> **What you should do**: Make an exact copy of all the entries below, with the pictures left out.

(Dataset records)

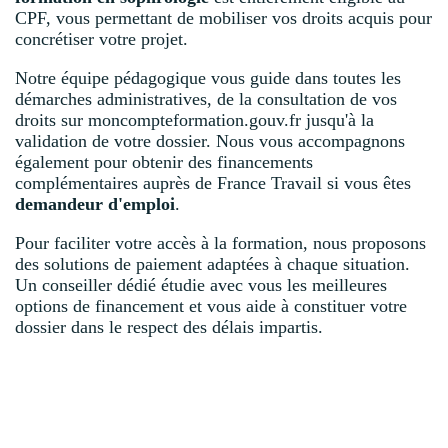
CPF, vous permettant de mobiliser vos droits acquis pour
concrétiser votre projet.
Notre équipe pédagogique vous guide dans toutes les
démarches administratives, de la consultation de vos
droits sur moncompteformation.gouv.fr jusqu'à la
validation de votre dossier. Nous vous accompagnons
également pour obtenir des financements
complémentaires auprès de France Travail si vous êtes
demandeur d'emploi
.
Pour faciliter votre accès à la formation, nous proposons
des solutions de paiement adaptées à chaque situation.
Un conseiller dédié étudie avec vous les meilleures
options de financement et vous aide à constituer votre
dossier dans le respect des délais impartis.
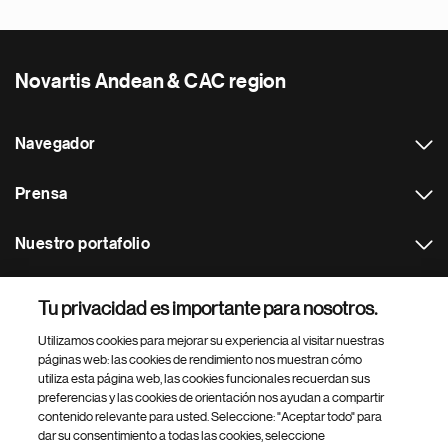
Novartis Andean & CAC region
Navegador
Prensa
Nuestro portafolio
Otras webs
Tu privacidad es importante para nosotros.
Utilizamos cookies para mejorar su experiencia al visitar nuestras
Footer Site Search
páginas web: las cookies de rendimiento nos muestran cómo
utiliza esta página web, las cookies funcionales recuerdan sus
preferencias y las cookies de orientación nos ayudan a compartir
contenido relevante para usted. Seleccione: "Aceptar todo" para
dar su consentimiento a todas las cookies, seleccione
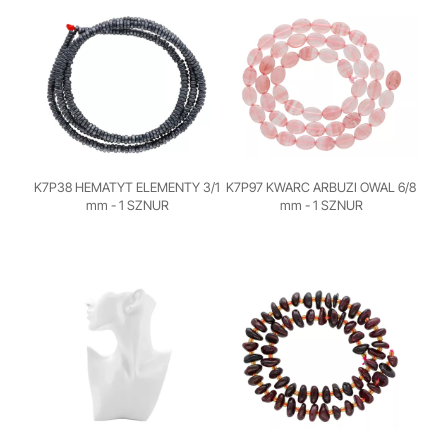
K7P38 HEMATYT ELEMENTY 3/1
K7P97 KWARC ARBUZI OWAL 6/8
mm - 1 SZNUR
mm - 1 SZNUR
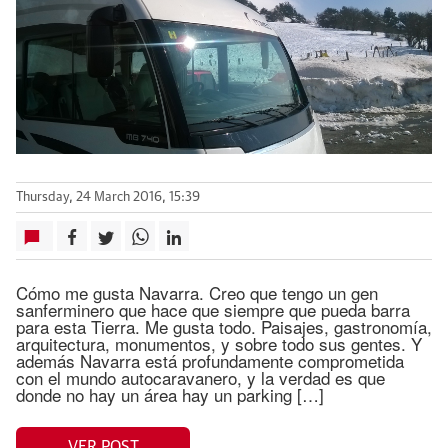
Thursday, 24 March 2016, 15:39
Cómo me gusta Navarra. Creo que tengo un gen
sanferminero que hace que siempre que pueda barra
para esta Tierra. Me gusta todo. Paisajes, gastronomía,
arquitectura, monumentos, y sobre todo sus gentes. Y
además Navarra está profundamente comprometida
con el mundo autocaravanero, y la verdad es que
donde no hay un área hay un parking […]
VER POST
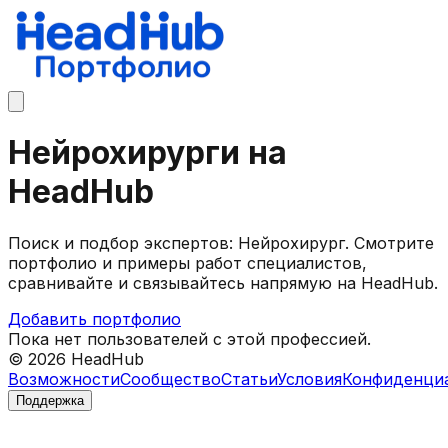
Нейрохирурги на
HeadHub
Поиск и подбор экспертов: Нейрохирург. Смотрите
портфолио и примеры работ специалистов,
сравнивайте и связывайтесь напрямую на HeadHub.
Добавить портфолио
Пока нет пользователей с этой профессией.
©
2026
HeadHub
Возможности
Сообщество
Статьи
Условия
Конфиденци
Поддержка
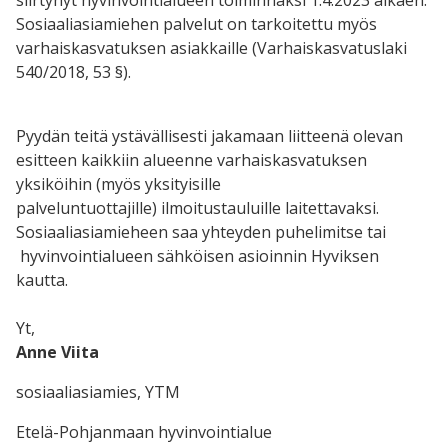
Sosiaaliasiamiehen palvelut on tarkoitettu myös
varhaiskasvatuksen asiakkaille (Varhaiskasvatuslaki
540/2018, 53 §).
Pyydän teitä ystävällisesti jakamaan liitteenä olevan
esitteen kaikkiin alueenne varhaiskasvatuksen
yksiköihin (
myös yksityisille
palveluntuottajille) ilmoitustauluille laitettavaksi.
Sosiaaliasiamieheen saa yhteyden puhelimitse tai
hyvinvointialueen sähköisen asioinnin Hyviksen
kautta.
Yt,
Anne Viita
sosiaaliasiamies, YTM
Etelä-Pohjanmaan hyvinvointialue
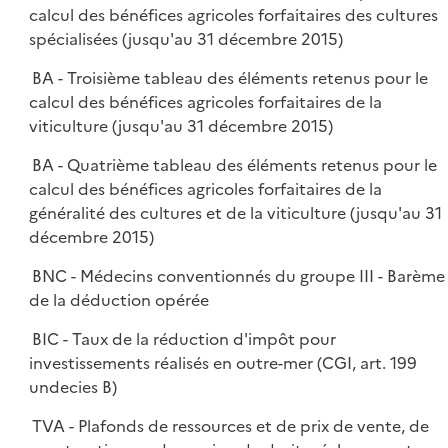
calcul des bénéfices agricoles forfaitaires des cultures
spécialisées (jusqu'au 31 décembre 2015)
BA - Troisième tableau des éléments retenus pour le
calcul des bénéfices agricoles forfaitaires de la
viticulture (jusqu'au 31 décembre 2015)
BA - Quatrième tableau des éléments retenus pour le
calcul des bénéfices agricoles forfaitaires de la
généralité des cultures et de la viticulture (jusqu'au 31
décembre 2015)
BNC - Médecins conventionnés du groupe III - Barème
de la déduction opérée
BIC - Taux de la réduction d'impôt pour
investissements réalisés en outre-mer (CGI, art. 199
undecies B)
TVA - Plafonds de ressources et de prix de vente, de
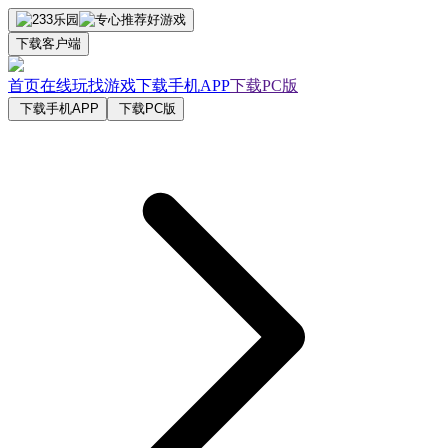
下载客户端
首页
在线玩
找游戏
下载手机APP
下载PC版
下载手机APP
下载PC版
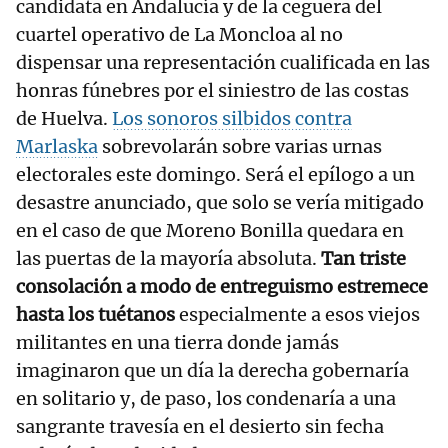
candidata en Andalucía y de la ceguera del
cuartel operativo de La Moncloa al no
dispensar una representación cualificada en las
honras fúnebres por el siniestro de las costas
de Huelva.
Los sonoros silbidos contra
Marlaska
sobrevolarán sobre varias urnas
electorales este domingo. Será el epílogo a un
desastre anunciado, que solo se vería mitigado
en el caso de que Moreno Bonilla quedara en
las puertas de la mayoría absoluta.
Tan triste
consolación a modo de entreguismo estremece
hasta los tuétanos
especialmente a esos viejos
militantes en una tierra donde jamás
imaginaron que un día la derecha gobernaría
en solitario y, de paso, los condenaría a una
sangrante travesía en el desierto sin fecha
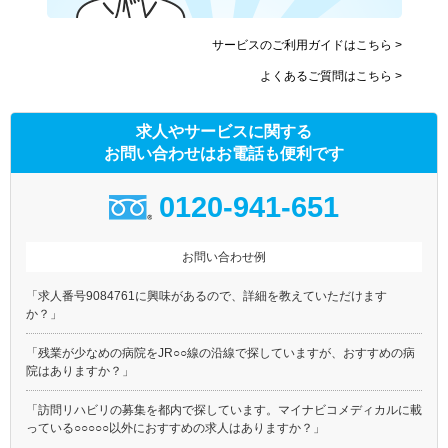
サービスのご利用ガイドはこちら >
よくあるご質問はこちら >
求人やサービスに関する
お問い合わせはお電話も便利です
0120-941-651
お問い合わせ例
「求人番号9084761に興味があるので、詳細を教えていただけます
か？」
「残業が少なめの病院をJR○○線の沿線で探していますが、おすすめの病
院はありますか？」
「訪問リハビリの募集を都内で探しています。マイナビコメディカルに載
っている○○○○○以外におすすめの求人はありますか？」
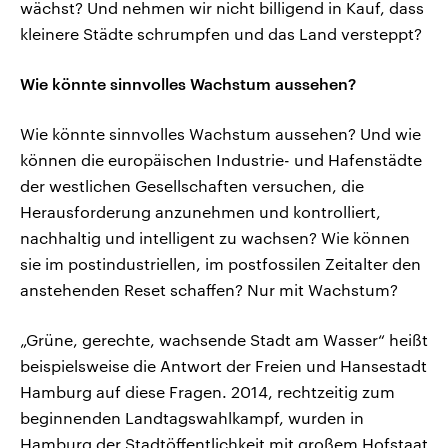
wächst? Und nehmen wir nicht billigend in Kauf, dass
kleinere Städte schrumpfen und das Land versteppt?
Wie könnte sinnvolles Wachstum aussehen?
Wie könnte sinnvolles Wachstum aussehen? Und wie
können die europäischen Industrie- und Hafenstädte
der westlichen Gesellschaften versuchen, die
Herausforderung anzunehmen und kontrolliert,
nachhaltig und intelligent zu wachsen? Wie können
sie im postindustriellen, im postfossilen Zeitalter den
anstehenden Reset schaffen? Nur mit Wachstum?
„Grüne, gerechte, wachsende Stadt am Wasser“ heißt
beispielsweise die Antwort der Freien und Hansestadt
Hamburg auf diese Fragen. 2014, rechtzeitig zum
beginnenden Landtagswahlkampf, wurden in
Hamburg der Stadtöffentlichkeit mit großem Hofstaat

(End Dataset records)

> **Answer box**:
CPF, vous permettant de mobiliser vos droits acquis pour
concrétiser votre projet.
Notre équipe pédagogique vous guide dans toutes les
démarches administratives, de la consultation de vos
droits sur moncompteformation.gouv.fr jusqu'à la
validation de votre dossier. Nous vous accompagnons
également pour obtenir des financements
complémentaires auprès de France Travail si vous êtes
demandeur d'emploi
.
Pour faciliter votre accès à la formation, nous proposons
des solutions de paiement adaptées à chaque situation.
Un conseiller dédié étudie avec vous les meilleures
options de financement et vous aide à constituer votre
dossier dans le respect des délais impartis.
Novartis Andean & CAC region
Navegador
Prensa
Nuestro portafolio
Otras webs
Tu privacidad es importante para nosotros.
Utilizamos cookies para mejorar su experiencia al visitar nuestras
Footer Site Search
páginas web: las cookies de rendimiento nos muestran cómo
utiliza esta página web, las cookies funcionales recuerdan sus
preferencias y las cookies de orientación nos ayudan a compartir
contenido relevante para usted. Seleccione: "Aceptar todo" para
dar su consentimiento a todas las cookies, seleccione
K7P38 HEMATYT ELEMENTY 3/1
K7P97 KWARC ARBUZI OWAL 6/8
mm - 1 SZNUR
mm - 1 SZNUR
Thursday, 24 March 2016, 15:39
Cómo me gusta Navarra. Creo que tengo un gen
sanferminero que hace que siempre que pueda barra
para esta Tierra. Me gusta todo. Paisajes, gastronomía,
arquitectura, monumentos, y sobre todo sus gentes. Y
además Navarra está profundamente comprometida
con el mundo autocaravanero, y la verdad es que
donde no hay un área hay un parking […]
VER POST
Нейрохирурги на
HeadHub
Поиск и подбор экспертов: Нейрохирург. Смотрите
портфолио и примеры работ специалистов,
сравнивайте и связывайтесь напрямую на HeadHub.
Добавить портфолио
Пока нет пользователей с этой профессией.
©
2026
HeadHub
Возможности
Сообщество
Статьи
Условия
Конфиденци
Поддержка
Sosiaaliasiamiehen palvelut on tarkoitettu myös
varhaiskasvatuksen asiakkaille (Varhaiskasvatuslaki
540/2018, 53 §).
Pyydän teitä ystävällisesti jakamaan liitteenä olevan
esitteen kaikkiin alueenne varhaiskasvatuksen
yksiköihin (
myös yksityisille
palveluntuottajille) ilmoitustauluille laitettavaksi.
Sosiaaliasiamieheen saa yhteyden puhelimitse tai
hyvinvointialueen sähköisen asioinnin Hyviksen
kautta.
Yt,
Anne Viita
sosiaaliasiamies, YTM
Etelä-Pohjanmaan hyvinvointialue
calcul des bénéfices agricoles forfaitaires des cultures
spécialisées (jusqu'au 31 décembre 2015)
BA - Troisième tableau des éléments retenus pour le
calcul des bénéfices agricoles forfaitaires de la
viticulture (jusqu'au 31 décembre 2015)
BA - Quatrième tableau des éléments retenus pour le
calcul des bénéfices agricoles forfaitaires de la
généralité des cultures et de la viticulture (jusqu'au 31
décembre 2015)
BNC - Médecins conventionnés du groupe III - Barème
de la déduction opérée
BIC - Taux de la réduction d'impôt pour
investissements réalisés en outre-mer (CGI, art. 199
undecies B)
TVA - Plafonds de ressources et de prix de vente, de
下载客户端
首页
在线玩
找游戏
下载手机APP
下载PC版
下载手机APP
下载PC版
candidata en Andalucía y de la ceguera del
cuartel operativo de La Moncloa al no
dispensar una representación cualificada en las
honras fúnebres por el siniestro de las costas
de Huelva.
Los sonoros silbidos contra
Marlaska
sobrevolarán sobre varias urnas
electorales este domingo. Será el epílogo a un
desastre anunciado, que solo se vería mitigado
en el caso de que Moreno Bonilla quedara en
las puertas de la mayoría absoluta.
Tan triste
consolación a modo de entreguismo estremece
hasta los tuétanos
especialmente a esos viejos
militantes en una tierra donde jamás
imaginaron que un día la derecha gobernaría
en solitario y, de paso, los condenaría a una
sangrante travesía en el desierto sin fecha
サービスのご利用ガイドはこちら >
よくあるご質問はこちら >
求人やサービスに関する
お問い合わせはお電話も便利です
0120-941-651
お問い合わせ例
「求人番号9084761に興味があるので、詳細を教えていただけます
か？」
「残業が少なめの病院をJR○○線の沿線で探していますが、おすすめの病
院はありますか？」
「訪問リハビリの募集を都内で探しています。マイナビコメディカルに載
っている○○○○○以外におすすめの求人はありますか？」
wächst? Und nehmen wir nicht billigend in Kauf, dass
kleinere Städte schrumpfen und das Land versteppt?
Wie könnte sinnvolles Wachstum aussehen?
Wie könnte sinnvolles Wachstum aussehen? Und wie
können die europäischen Industrie- und Hafenstädte
der westlichen Gesellschaften versuchen, die
Herausforderung anzunehmen und kontrolliert,
nachhaltig und intelligent zu wachsen? Wie können
sie im postindustriellen, im postfossilen Zeitalter den
anstehenden Reset schaffen? Nur mit Wachstum?
„Grüne, gerechte, wachsende Stadt am Wasser“ heißt
beispielsweise die Antwort der Freien und Hansestadt
Hamburg auf diese Fragen. 2014, rechtzeitig zum
beginnenden Landtagswahlkampf, wurden in
Hamburg der Stadtöffentlichkeit mit großem Hofstaat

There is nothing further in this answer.